Dans un arrêt du 22 février 2018 (RCDI 2018/4 p. 1.257), la Cour d’Appel de Bruxelles rappelle que la réticence à divulguer certaines informations peut être qualifiée de dolosive lorsqu’il existe une obligation de divulguer celles-ci à l’autre partie et qu’elle porte sur un fait qui, s’il avait été connu de l’autre partie, l’aurait amenée à contracter à des conditions moins onéreuses ou à ne pas contracter.  Il faut en outre que l’auteur de la réticence ait, au moment de la formation du contrat, omis sciemment de mentionner les informations, c’est-à-dire avec l’intention d’induire son cocontractant en erreur.

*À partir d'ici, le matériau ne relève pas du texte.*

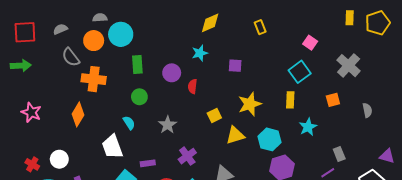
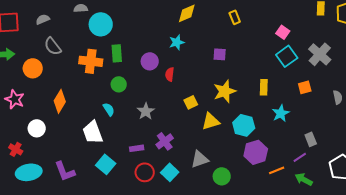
orange circle: (94, 41) -> (33, 68), moved
purple square: (235, 66) -> (220, 54), moved
cyan square: (300, 72) -> (287, 56), moved
orange cross: (94, 79) -> (91, 61), moved
white circle: (59, 159) -> (37, 128), moved
purple rectangle: (148, 163) -> (137, 148), moved

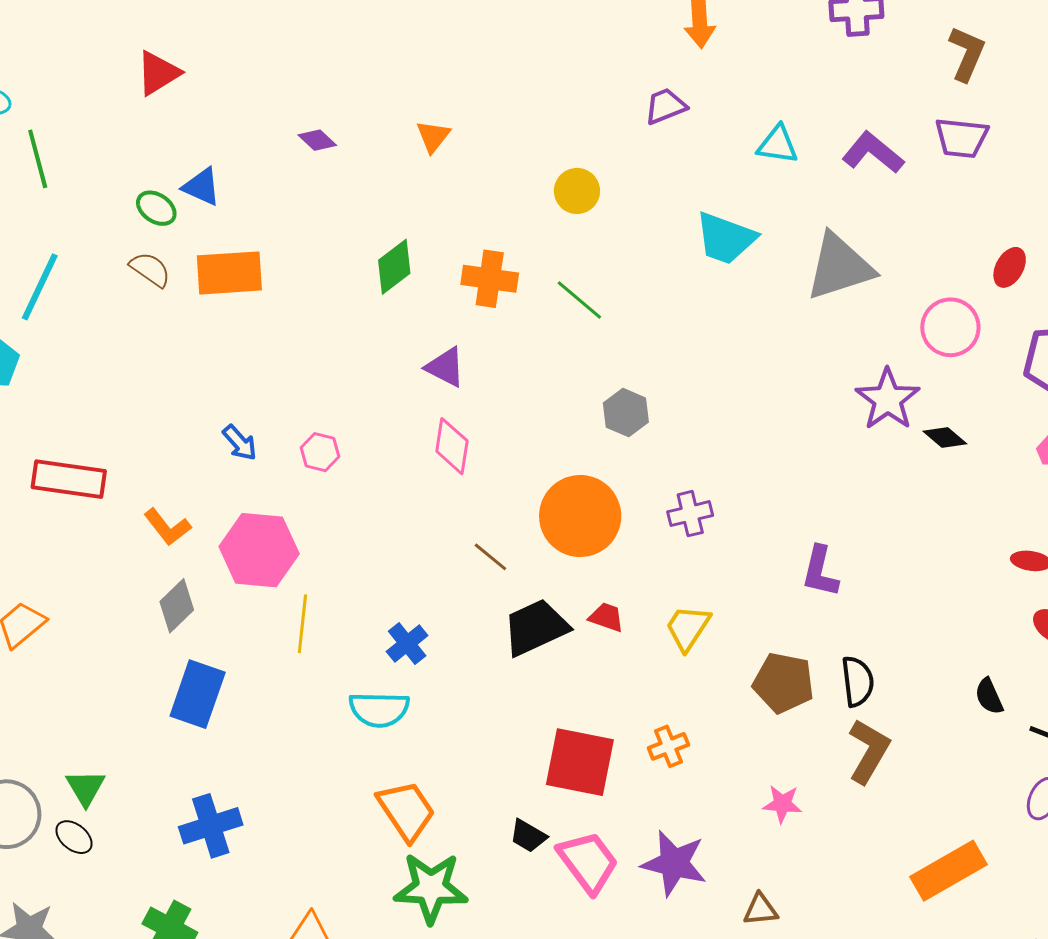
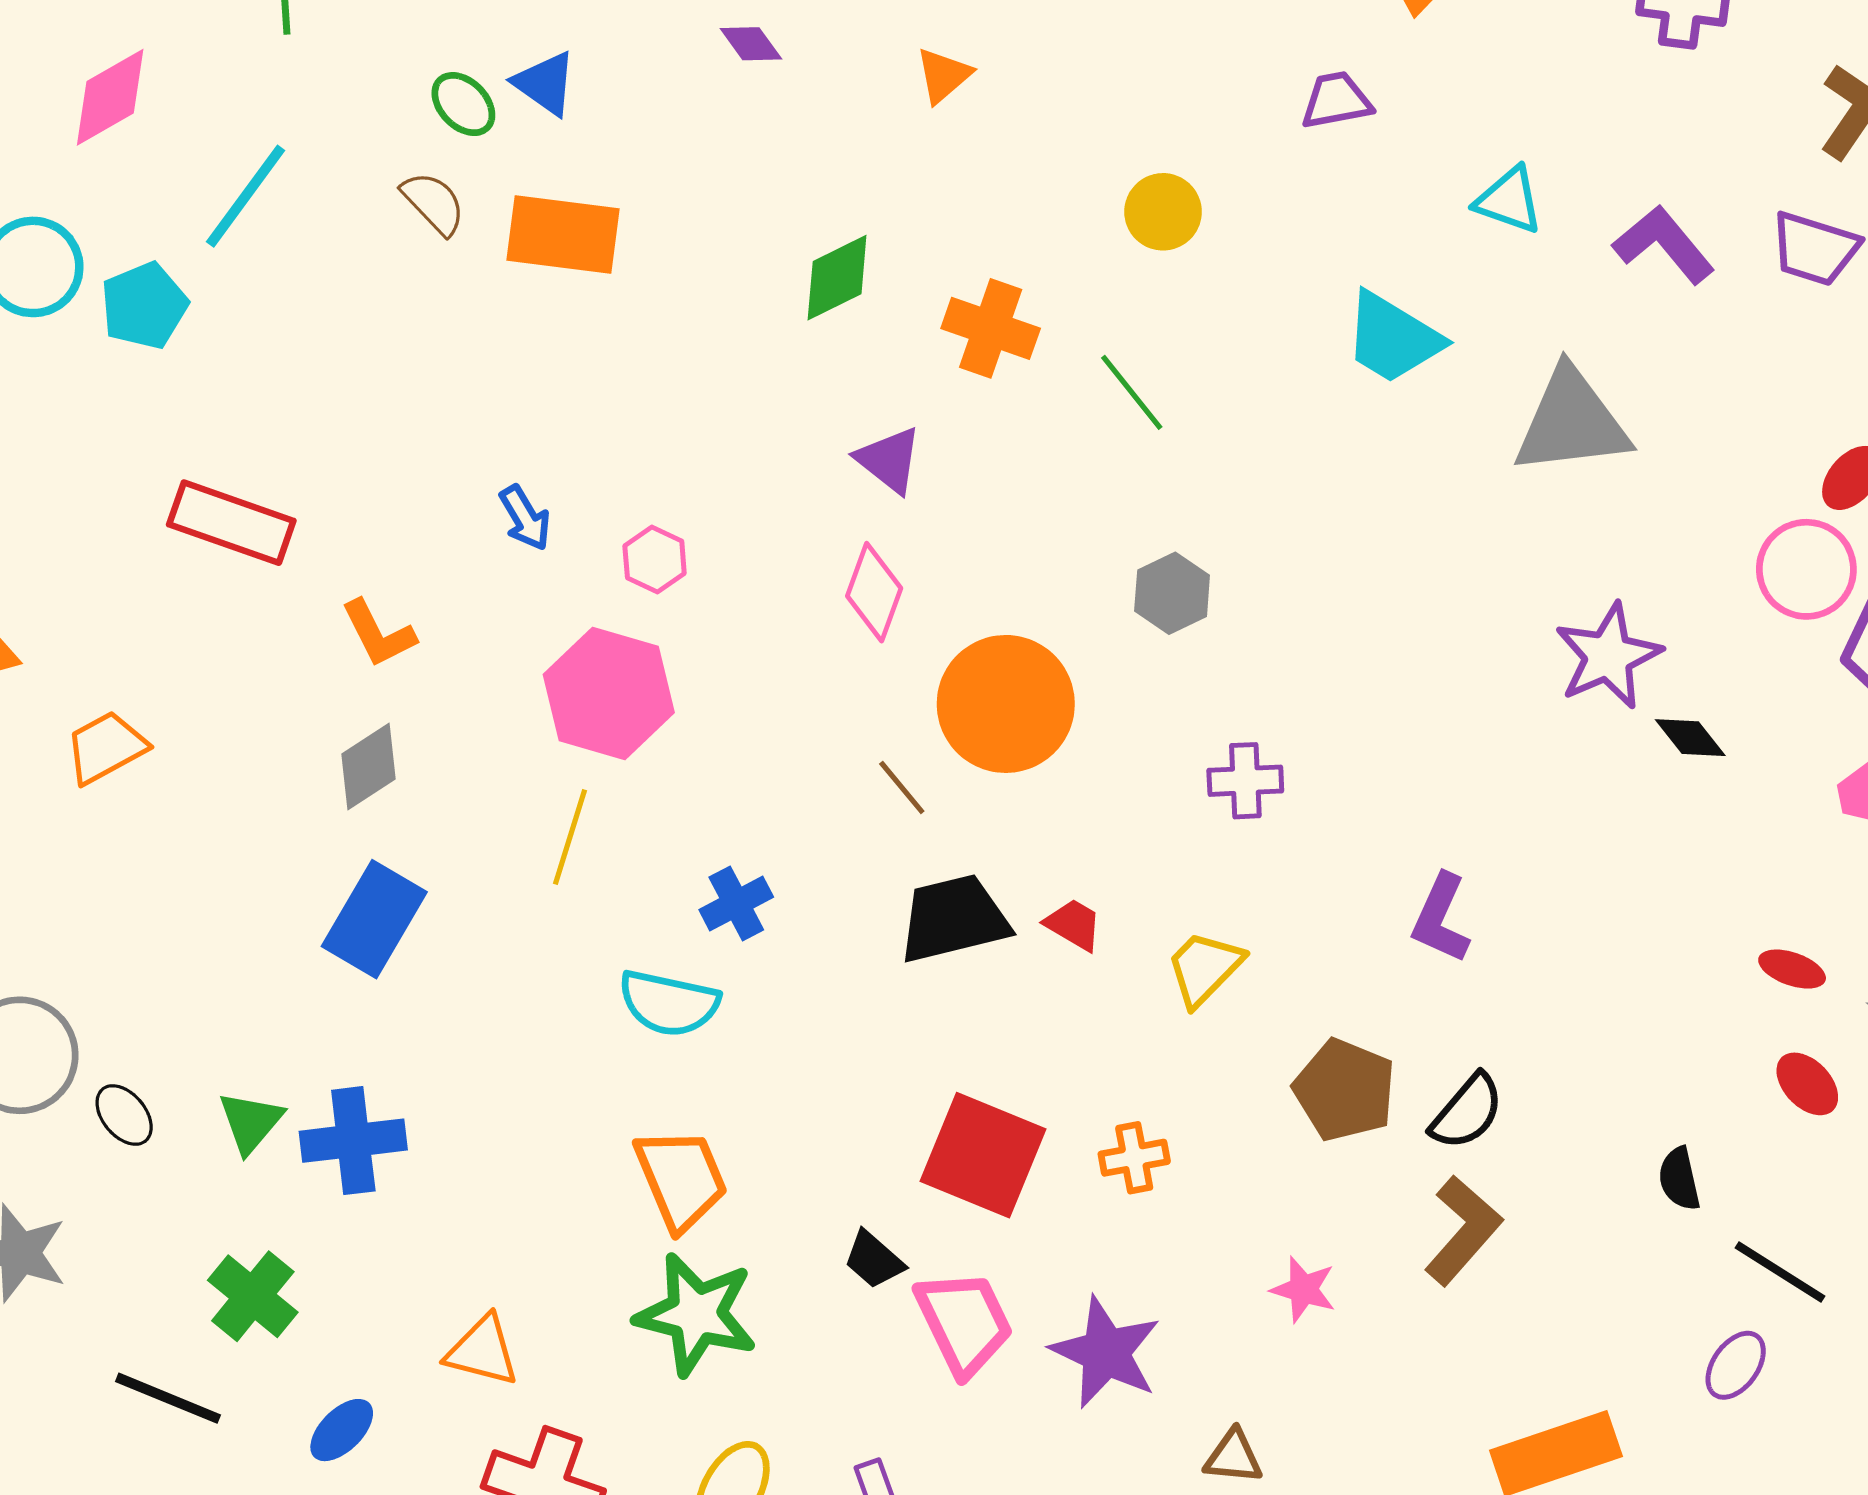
pink circle: (950, 327) -> (1806, 569), moved
orange circle: (580, 516) -> (1006, 704), moved
pink hexagon: (259, 550) -> (609, 693), moved
black semicircle: (858, 681) -> (1467, 1112), turned 36
green triangle: (85, 788) -> (251, 1122), moved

In specie, la Cour considère que constitue une réticence dolosive le fait de ne pas avoir informé l’acquéreur de l’existence d’un litige opposant le vendeur aux voisins.

Dans le même arrêt, la Cour rappelle que la clause aux termes de laquelle « l’acquéreur reconnaît dès lors avoir eu l’attention attirée sur l’intérêt de s’adresser antérieurement aux présentes au service de l’urbanisme de la commune dont dépend le bien vendu, afin de vérifier par lui-même la conformité des constructions et de leur destination actuelle avec la législation et la réglementation en vigueur et notamment avec la législation sur l’aménagement du territoire » ne consacre pas une réelle obligation de se renseigner en ne visant qu’un simple intérêt et, en conséquence, n’emporte aucune dérogation à l’obligation légale d’informations de l’acquéreur, pesant aussi bien sur les vendeurs que sur leurs mandataires en vertu de l’article 85 du CWATUP (ancien).

Ainsi, la Cour juge que la remise d’un permis d’urbanisme, concernant les travaux à réaliser au mur de soutènement de la propriété, le jour de la signature du compromis, sans autre explication, ne permettait pas d’appréhender l’ampleur de la situation quant aux travaux proprement dits ni d’être informé du conflit de voisinage.

La Cour prononce l’annulation de la vente pour dol.